In my column for the October 23rd, 2008, edition of the Pittsburgh Tribune-Review, I reflected on changing attitudes toward markets and intervention by the state. You can read my reflections beneath the fold.
I became an adult on Jan. 17, 1977. On that day during my freshman year of college I first beheld a supply-and-demand graph. My intro economics professor at Nicholls State University drew this graph on the chalkboard to explain how prices are determined.
I was blown away! So few lines; so much insight! I fell in love with economics then and there. That love has never wavered.
Only in the past few weeks, though, have I come to appreciate how unusual was the time period the world was entering at the same moment that I discovered economics.
This time began with California’s property-tax revolt as embodied in Proposition 13 of 1978. It included significant (if not complete) deregulation of airlines, telecommunications, surface transportation, banking and (importantly) beer retailing.
It encompassed the election of Ronald Reagan to the U.S. presidency and Margaret Thatcher to Britain’s prime ministership and their lofty, if not always sincere, pro-market rhetoric.
Milton Friedman’s classic PBS series, “Free to Choose,” aired in 1980, making a powerful case for freedom and free markets.
Free-market-oriented economists such as James Buchanan, Vernon Smith, George Stigler, Gary Becker, Ronald Coase, and Robert Lucas won Nobel Prizes.
Most importantly, the communist tyrannies throughout Eastern Europe tumbled down under the unbearable weight of their internal inefficiencies.
All in all, the past 30 years have been satisfying ones for friends of free markets.
Has this period suddenly come to a close? Is the subprime-market meltdown sparking another era of intervention along the lines of the New Deal?
Newspapers, magazines, and the broadcast media are full of pundits predicting this outcome (and eager to applaud it when it happens). These pundits might well prove to be prescient. Conventional wisdom already holds that this financial mess is a result of unfettered free markets. The fact that markets have become freer over the past 30 years is now distorted into the myth that these years were marked by the reign of laissez-faire capitalism.
Joe Six-Pack can be forgiven if he now thinks that, for the past few decades, commissioners and staff at the Securities and Exchange Commission, the Commodities Futures Trading Commission, the Department of Justice, along with bank regulators at the Fed, have all been on permanent administrative leave — vacationing on some far-off island with every last tax collector.
Of course, the economy hasn’t been remotely close to laissez faire. Yet the belief that it has been — the belief that government intervention cannot possibly have played a role in this mess because there’s been no government intervention — is fast discrediting markets. With equal speed, this mistaken belief is rejuvenating Americans’ faith in command-and-control regulations.

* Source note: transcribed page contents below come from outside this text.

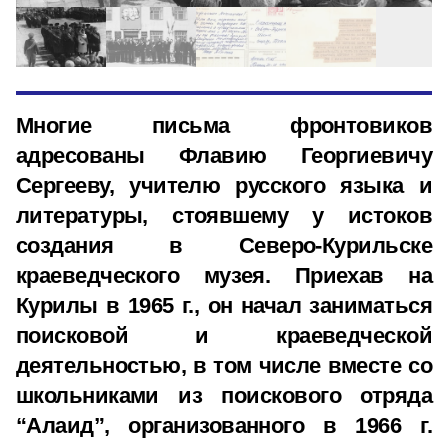
Многие письма фронтовиков
адресованы Флавию Георгиевичу
Сергееву, учителю русского языка и
литературы, стоявшему у истоков
создания в Северо-Курильске
краеведческого музея. Приехав на
Курилы в 1965 г., он начал заниматься
поисковой и краеведческой
деятельностью, в том числе вместе со
школьниками из поискового отряда
“Алаид”, организованного в 1966 г.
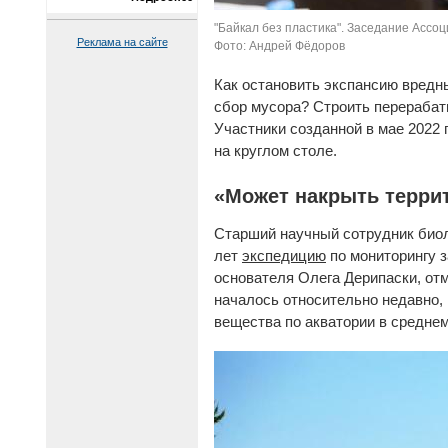
"Байкал без пластика". Заседание Ассоц
Реклама на сайте
Фото: Андрей Фёдоров
Как остановить экспансию вредн
сбор мусора? Строить перераба
Участники созданной в мае 2022
на круглом столе.
«Может накрыть терри
Старший научный сотрудник биол
лет
экспедицию
по мониторингу з
основателя Олега Дерипаски, отм
началось относительно недавно, 
вещества по акватории в среднем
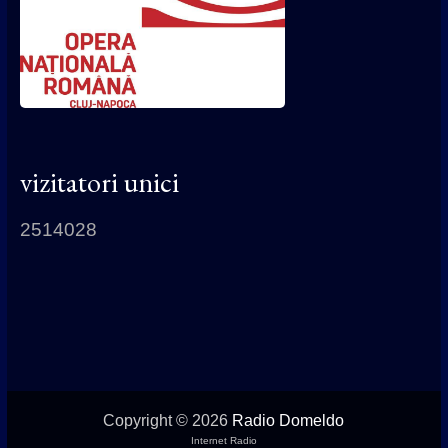
vizitatori unici
2514028
Copyright © 2026
Radio Domeldo
Internet Radio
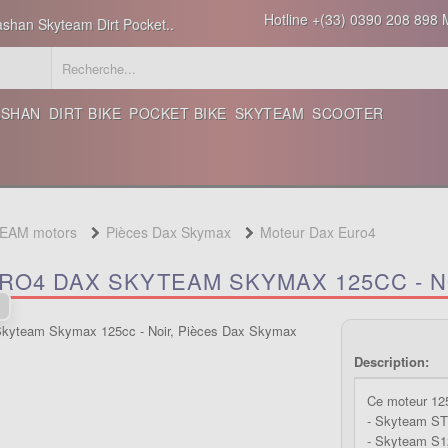
Hotline +(33) 0390 208 898 M
ashan Skyteam Dirt Pocket..
ASHAN
DIRT BIKE
POCKET BIKE
SKYTEAM
SCOOTER
TEAM motors
Pièces Dax Skymax
Moteur Dax Euro4
RO4 DAX SKYTEAM SKYMAX 125CC - N
Description:
Ce moteur 12
- Skyteam ST
- Skyteam S1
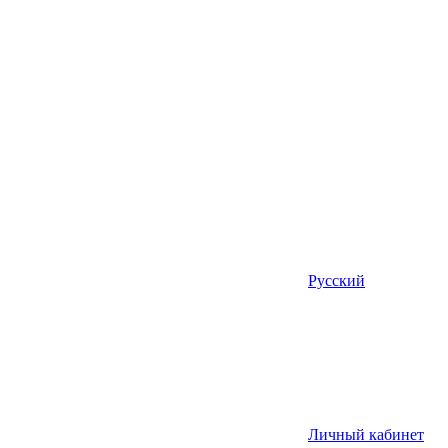
Русский
Личный кабинет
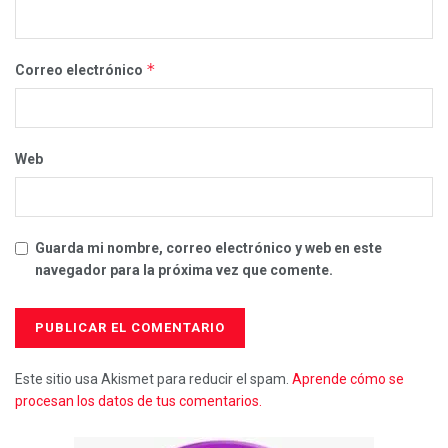
*
Correo electrónico
Web
Guarda mi nombre, correo electrónico y web en este
navegador para la próxima vez que comente.
Este sitio usa Akismet para reducir el spam.
Aprende cómo se
procesan los datos de tus comentarios.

One lesson I draw from this frightening state of affairs is that even the most obvious falsehood stands a good chance of being widely believed if it is repeated often enough. The claim that the U.S. economy of late has been one of laissez faire has become a mantra. And it’s now taken as fact.
Another lesson is that we champions of free markets and individual liberty became too complacent. “Of course the virtues of markets are widely appreciated,” we proclaimed confidently. “Airlines are deregulated and the Iron Curtain lies in rubble!”
Well, now that the Dow has shed 40 percent of its peak value and people who expected to retire at the age of 55 fear that they must wait until they’re 60 or 65, the virtues of markets are lost amid the panic of market adjustments.
“Enough already with laissez faire!” people cry.
“Give us regulations that will protect us from bankers offering exceptionally attractive credit terms. Spend lots of money buying up worthless assets so that their prices make them appear to be the equal of gold. Create new bureaucracies. Have government set CEOs’ pay and buy the banks!”
That people so readily indict the market and plead for government intervention is a sure sign that those of us whose job it is to make a compelling case for free markets have failed.
It’s tempting to blame the general public for their economic ignorance. But succumbing to this temptation solves nothing. If public understanding of the market is shallow (as it certainly is), the fault lies first and foremost with people like me — people who accept the responsibility for explaining the many merits of markets to a general audience.
We must do better. Making the invisible hand of the market visible — and showing that, even when it’s a bit unsteady, the invisible hand is always more reliable and less bossy than is the visible fist of government — must become an even higher priority for people who care about the kind of society we will bequeath to our children.